The Nextera Mate Pair protocol has been validated with the S series Covaris sonicators. According to Covaris, the performance of the E series (E210 and E220) should be similar when using the equivalent settings (if using the E210, follow the settings recommended for the S2; if using the E220, follow the settings for the S220). However, please note that these settings may not be directly transferable and using a Covaris outside of the S-series as recommended in the protocol will likely require optimization.
When following the Gel-Free protocol, the recommended input is 1 μg of genomic DNA and the kit is formulated to generate 48 libraries from 48 independent samples. When following the Gel-Plus protocol, the recommended input is 4 μg of genomic DNA and this kit is formulated to either prepare 12 libraries with single size-selections per sample, or up to 48 libraries if making as many as 4 size-selections from each 12 inputs.
Yes, although the tagmentation reaction may generate a distribution of fragments with an apparent average insert size of 5 kb or more, the smaller fragments present circularize far more efficiently than the larger fragments. Therefore the average fragment size as detected in the sequencing data can be considerably smaller than suggested by the BioAnalyzer electropherogram of the tagmentation reaction.
The Illumina Nextera Mate Pair Sample Preparation kit produces libraries with a broad size range distribution, typically between 300-1500 bp, with a peak centred around 600-700 bp. It is not necessary to size select the library further for sequencing purposes. Although the largest fragments may not cluster and sequence as efficiently, their presence in the library is not detrimental.
The Nextera Mate Pair Gel-Plus protocol with size-selection aims to generate mate pair libraries with a narrower size distribution and larger median fragment size. This is achieved by using a gel-based size-selection process to select DNA of a desired size range. A Mate Pair library with a narrow distribution of fragments will facilitate accurate structural variation detection. It will also help de novo assemblies of both simple and complex genomes by providing paired read information which spans larger repeat regions.
However, the degree of difficulty in generating gel-plus libraries increases as the length of fragments increases. Compared to libraries with smaller Mate Pair fragment sizes, libraries with larger fragment lengths are expected to have a lower final library yield and lower library diversity and are more challenging to make robustly. To increase the robustness of library generation when carrying out the Gel-Plus procedure, several steps in the protocol have been optimized and guidelines are provided.
The new Nextera Mate Pair kit offers several advantages over the previous Mate Pair kit: significantly less DNA input (1-4 ug as compared to 10-20 ug for the original kit), a faster and simplified workflow, and a higher supported read length of 2x250.
Other advantages of the Nextera Mate Pair kit include utilization of a transposome-mediated fragmentation and adapter tagging of genomic DNA, an identifiable Mate Pair junction sequence, TruSeq DNA Sample Prep master-mixed reagents to reduce reagent containers and pipetting steps, TruSeq DNA Sample Prep adapter indexing compatibility with 12 indexes included in the kit, and a choice of two protocols: a Gel-Free Protocol and a Gel-Plus Protocol.

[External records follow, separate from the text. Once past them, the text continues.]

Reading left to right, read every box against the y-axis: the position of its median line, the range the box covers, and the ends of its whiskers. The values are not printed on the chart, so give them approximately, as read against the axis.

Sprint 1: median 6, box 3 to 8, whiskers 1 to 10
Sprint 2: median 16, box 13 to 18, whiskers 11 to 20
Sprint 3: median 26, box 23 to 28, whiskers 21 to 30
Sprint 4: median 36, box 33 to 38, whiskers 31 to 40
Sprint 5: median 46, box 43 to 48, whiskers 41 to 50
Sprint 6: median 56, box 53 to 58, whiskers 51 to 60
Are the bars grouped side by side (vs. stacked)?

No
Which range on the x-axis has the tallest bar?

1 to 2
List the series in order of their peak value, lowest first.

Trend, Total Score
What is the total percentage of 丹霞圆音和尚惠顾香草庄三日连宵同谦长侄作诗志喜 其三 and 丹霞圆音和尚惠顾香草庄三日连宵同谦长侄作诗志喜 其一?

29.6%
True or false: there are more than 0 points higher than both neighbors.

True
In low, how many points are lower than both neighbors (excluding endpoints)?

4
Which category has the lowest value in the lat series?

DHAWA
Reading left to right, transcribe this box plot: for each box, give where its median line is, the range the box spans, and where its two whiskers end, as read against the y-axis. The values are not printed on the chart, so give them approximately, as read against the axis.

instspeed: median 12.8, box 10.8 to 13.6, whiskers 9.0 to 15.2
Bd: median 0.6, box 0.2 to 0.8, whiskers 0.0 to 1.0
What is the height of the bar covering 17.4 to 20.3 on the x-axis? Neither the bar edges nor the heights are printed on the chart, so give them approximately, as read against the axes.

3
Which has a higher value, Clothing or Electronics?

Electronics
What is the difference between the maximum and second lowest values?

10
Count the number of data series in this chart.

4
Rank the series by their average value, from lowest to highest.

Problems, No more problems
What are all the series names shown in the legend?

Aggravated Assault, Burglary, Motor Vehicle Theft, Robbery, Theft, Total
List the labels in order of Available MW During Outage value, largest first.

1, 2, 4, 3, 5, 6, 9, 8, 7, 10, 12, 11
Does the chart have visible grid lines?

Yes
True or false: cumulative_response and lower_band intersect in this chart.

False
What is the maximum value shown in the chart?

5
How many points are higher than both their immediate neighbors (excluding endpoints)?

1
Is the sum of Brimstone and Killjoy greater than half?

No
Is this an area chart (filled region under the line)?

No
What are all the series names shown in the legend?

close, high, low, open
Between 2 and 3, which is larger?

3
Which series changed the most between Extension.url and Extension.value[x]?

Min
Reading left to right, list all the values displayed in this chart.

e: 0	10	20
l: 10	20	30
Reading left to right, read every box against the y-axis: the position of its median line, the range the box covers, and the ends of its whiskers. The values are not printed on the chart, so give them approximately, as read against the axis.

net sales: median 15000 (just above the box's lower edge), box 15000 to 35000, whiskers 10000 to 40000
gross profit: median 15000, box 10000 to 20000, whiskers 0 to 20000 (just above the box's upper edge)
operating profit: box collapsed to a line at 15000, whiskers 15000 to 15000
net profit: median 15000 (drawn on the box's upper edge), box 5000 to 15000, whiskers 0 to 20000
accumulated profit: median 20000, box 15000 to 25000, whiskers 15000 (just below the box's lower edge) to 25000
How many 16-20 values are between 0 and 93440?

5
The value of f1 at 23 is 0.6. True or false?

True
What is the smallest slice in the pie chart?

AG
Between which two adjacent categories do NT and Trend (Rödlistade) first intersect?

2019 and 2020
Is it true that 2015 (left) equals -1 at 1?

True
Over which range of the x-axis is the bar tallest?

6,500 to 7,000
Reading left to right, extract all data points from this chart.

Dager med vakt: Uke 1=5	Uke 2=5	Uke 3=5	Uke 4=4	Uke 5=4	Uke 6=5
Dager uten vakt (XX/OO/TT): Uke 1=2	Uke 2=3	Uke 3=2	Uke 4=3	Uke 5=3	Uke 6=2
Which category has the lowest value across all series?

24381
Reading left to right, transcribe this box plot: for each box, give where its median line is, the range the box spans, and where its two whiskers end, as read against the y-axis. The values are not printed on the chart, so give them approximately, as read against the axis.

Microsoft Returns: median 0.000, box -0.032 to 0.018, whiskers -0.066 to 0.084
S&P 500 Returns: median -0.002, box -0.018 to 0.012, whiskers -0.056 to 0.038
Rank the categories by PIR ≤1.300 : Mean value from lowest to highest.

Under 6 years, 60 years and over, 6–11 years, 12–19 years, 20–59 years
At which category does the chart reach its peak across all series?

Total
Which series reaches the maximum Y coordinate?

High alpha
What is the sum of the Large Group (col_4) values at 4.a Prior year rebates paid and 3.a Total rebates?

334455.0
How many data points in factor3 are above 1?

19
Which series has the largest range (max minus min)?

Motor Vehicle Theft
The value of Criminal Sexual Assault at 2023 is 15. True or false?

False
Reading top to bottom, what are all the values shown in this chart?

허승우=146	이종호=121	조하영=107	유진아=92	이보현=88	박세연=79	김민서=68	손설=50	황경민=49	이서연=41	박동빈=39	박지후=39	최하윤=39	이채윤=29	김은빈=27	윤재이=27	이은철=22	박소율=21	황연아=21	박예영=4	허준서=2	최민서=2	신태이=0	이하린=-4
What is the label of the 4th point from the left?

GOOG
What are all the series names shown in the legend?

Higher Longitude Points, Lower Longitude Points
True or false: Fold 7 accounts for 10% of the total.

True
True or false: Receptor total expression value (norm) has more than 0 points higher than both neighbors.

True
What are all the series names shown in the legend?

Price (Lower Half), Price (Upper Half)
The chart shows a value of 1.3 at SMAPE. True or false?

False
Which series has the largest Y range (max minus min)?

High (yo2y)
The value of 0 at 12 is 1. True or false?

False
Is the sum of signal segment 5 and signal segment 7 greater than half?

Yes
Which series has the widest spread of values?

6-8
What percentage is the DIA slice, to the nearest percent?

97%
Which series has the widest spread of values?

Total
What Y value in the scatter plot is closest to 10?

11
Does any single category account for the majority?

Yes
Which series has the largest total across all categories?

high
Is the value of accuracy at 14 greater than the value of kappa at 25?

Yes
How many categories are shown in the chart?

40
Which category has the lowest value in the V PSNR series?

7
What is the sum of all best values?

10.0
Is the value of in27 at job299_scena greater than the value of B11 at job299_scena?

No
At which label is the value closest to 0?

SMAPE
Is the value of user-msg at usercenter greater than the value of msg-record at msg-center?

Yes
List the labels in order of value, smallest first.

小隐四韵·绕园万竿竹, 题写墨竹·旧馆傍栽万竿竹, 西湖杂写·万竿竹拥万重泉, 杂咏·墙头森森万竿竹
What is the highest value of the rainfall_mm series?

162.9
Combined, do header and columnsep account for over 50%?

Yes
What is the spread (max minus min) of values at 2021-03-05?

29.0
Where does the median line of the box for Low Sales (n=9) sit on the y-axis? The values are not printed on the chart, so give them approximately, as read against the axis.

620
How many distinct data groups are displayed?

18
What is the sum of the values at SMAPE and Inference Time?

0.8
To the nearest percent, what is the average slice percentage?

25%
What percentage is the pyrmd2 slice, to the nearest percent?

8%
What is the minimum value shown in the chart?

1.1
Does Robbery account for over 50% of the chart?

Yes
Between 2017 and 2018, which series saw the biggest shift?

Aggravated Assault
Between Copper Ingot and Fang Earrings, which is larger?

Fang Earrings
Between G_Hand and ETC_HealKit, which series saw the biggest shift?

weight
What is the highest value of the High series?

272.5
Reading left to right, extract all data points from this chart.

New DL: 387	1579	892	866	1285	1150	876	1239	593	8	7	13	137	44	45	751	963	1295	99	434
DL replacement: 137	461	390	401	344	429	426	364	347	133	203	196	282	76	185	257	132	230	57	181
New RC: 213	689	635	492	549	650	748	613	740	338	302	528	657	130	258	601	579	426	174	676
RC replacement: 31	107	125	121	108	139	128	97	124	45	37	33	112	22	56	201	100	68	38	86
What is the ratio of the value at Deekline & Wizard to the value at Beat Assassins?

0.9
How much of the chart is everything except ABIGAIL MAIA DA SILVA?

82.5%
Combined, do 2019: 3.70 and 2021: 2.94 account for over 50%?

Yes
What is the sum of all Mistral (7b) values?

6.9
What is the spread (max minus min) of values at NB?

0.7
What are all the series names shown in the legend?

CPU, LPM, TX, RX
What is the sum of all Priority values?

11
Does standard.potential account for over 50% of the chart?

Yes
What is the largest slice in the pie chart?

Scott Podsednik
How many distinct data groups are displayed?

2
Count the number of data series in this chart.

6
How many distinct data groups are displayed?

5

The Nextera Mate Pair Gel-Free protocol is a low input (1 ug), simple, and robust protocol generating Mate Pair libraries with a broad distribution of fragment sizes, from 1.5 kb up to 15 kb with a median insert size of around 3 kb. The Gel-Free Protocol reliably yields high diversity libraries with fewer duplicates, allowing deeper sequencing of the library. Possible applications of gel-free Mate Pair libraries are de novo assembly (especially of smaller genomes) and structural variation detection studies. Although currently not supported by Illumina, the gel-free protocol may also be adapted for automation.
AMPure purification procedures have been validated by Illumina using the Axygen Maxymum Recovery 1.7 ml microcentrifuge tubes and the Invitrogen magnetic stand (part # CS15000) as specified in the Consumables and Equipment list in the User Guide. Comparable performance, such as yield and size distribution of the libraries, is not guaranteed when using other microcentrifuge tubes/tube formats or other magnets, and the protocol may take longer.
Please refer to the document Data Processing of Nextera Mate Pair Reads on Illumina Sequencing Platforms for the Mate Pair junction sequence. This document also contains additional information on how best to perform adapter trimming and analysis of Nextera Mate Pair data sets.
For sequencing purposes, the final completed Nextera Mate Pair libraries are technically considered to be TruSeq DNA libraries, and should be sequenced with TruSeq sequencing primers and workflows. The Nextera Mate Pair Kit actually employs both Nextera and TruSeq technologies. The genomic DNA is initially tagmented with a Nextera transposome enzyme, which adds a Mate Pair junction adapter to the ends of the DNA molecules. However, after circularization, the DNA is fragmented for a second time, at which point the TruSeq adapters are added. It is the TruSeq adapters that are utilized during the subsequent PCR, clustering and sequencing steps.